1.3 What are R packages?

Another point of confusion with many new R users is the idea of an R package. R packages extend the functionality of R by providing additional functions, data, and documentation. They are written by a worldwide community of R users and can be downloaded for free from the internet.

For example, among the many packages we will use in this book are the ggplot2 package (Wickham, Chang, et al. 2020) for data visualization in Chapter 2, the dplyr package (Wickham, François, et al. 2020) for data wrangling in Chapter 3, the moderndive package (Kim and Ismay 2020) that accompanies this book, and the infer package (Bray et al. 2020) for “tidy” and transparent statistical inference in Chapters 8, 9, and 10.

A good analogy for R packages is they are like apps you can download onto a mobile phone:

So R is like a new mobile phone: while it has a certain amount of features when you use it for the first time, it doesn’t have everything.

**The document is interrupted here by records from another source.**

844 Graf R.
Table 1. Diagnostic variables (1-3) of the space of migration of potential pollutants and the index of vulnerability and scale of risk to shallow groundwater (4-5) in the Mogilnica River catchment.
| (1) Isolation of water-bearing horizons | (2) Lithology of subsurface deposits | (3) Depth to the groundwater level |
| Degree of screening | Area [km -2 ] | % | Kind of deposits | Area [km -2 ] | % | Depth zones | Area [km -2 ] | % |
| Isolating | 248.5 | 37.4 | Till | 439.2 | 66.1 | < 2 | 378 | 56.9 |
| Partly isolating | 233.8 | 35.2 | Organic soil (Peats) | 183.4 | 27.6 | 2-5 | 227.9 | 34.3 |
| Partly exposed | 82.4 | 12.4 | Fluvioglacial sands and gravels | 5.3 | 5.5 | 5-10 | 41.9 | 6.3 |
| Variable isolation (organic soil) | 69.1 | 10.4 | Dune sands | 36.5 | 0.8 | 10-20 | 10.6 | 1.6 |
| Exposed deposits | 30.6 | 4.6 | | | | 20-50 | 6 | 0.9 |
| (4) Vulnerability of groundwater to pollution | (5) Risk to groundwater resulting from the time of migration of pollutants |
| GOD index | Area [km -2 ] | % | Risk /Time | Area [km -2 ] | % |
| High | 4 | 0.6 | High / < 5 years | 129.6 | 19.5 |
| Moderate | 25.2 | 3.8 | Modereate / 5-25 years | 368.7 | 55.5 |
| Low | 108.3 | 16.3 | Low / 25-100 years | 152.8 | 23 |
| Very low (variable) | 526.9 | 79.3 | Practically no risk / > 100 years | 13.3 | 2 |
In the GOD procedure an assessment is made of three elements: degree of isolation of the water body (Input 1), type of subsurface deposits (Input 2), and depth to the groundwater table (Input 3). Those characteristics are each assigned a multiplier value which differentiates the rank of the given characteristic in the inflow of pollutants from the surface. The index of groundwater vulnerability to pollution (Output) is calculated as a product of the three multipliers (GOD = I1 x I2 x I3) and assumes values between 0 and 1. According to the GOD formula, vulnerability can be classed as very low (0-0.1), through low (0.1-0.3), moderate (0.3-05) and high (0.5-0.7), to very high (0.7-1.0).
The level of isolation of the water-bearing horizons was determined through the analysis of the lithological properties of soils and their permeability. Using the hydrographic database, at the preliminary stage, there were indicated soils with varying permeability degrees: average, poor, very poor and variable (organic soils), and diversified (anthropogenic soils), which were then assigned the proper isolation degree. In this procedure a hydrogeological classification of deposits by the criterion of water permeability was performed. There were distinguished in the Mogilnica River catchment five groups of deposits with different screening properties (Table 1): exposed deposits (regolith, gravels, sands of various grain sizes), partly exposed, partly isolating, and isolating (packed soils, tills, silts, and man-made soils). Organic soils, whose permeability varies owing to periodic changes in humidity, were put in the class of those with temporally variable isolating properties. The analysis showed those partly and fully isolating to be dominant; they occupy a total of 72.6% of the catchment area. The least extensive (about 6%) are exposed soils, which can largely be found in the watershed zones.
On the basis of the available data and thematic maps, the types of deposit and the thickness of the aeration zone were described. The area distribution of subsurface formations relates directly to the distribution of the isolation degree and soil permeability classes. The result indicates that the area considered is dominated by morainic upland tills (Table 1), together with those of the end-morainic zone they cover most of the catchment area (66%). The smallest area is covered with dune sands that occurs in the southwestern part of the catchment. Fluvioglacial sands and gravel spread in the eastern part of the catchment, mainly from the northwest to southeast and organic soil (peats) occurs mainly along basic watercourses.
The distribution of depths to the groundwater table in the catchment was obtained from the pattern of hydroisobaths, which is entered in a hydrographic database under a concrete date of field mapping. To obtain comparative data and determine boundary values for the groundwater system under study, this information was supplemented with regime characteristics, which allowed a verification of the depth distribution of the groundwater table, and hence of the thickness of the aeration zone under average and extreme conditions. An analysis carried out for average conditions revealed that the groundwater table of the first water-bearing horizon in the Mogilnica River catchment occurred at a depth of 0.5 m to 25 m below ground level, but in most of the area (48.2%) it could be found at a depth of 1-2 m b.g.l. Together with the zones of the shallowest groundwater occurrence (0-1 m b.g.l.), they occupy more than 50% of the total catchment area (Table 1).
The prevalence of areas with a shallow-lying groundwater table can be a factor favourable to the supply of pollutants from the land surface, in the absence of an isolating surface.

R packages are like the apps you can download onto your phone from Apple’s App Store or Android’s Google Play.

Let’s continue this analogy by considering the Instagram app for editing and sharing pictures. Say you have purchased a new phone and you would like to share a photo you have just taken with friends on Instagram. You need to:

1. Install the app: Since your phone is new and does not include the Instagram app, you need to download the app from either the App Store or Google Play. You do this once and you’re set for the time being. You might need to do this again in the future when there is an update to the app.
2. Open the app: After you’ve installed Instagram, you need to open it.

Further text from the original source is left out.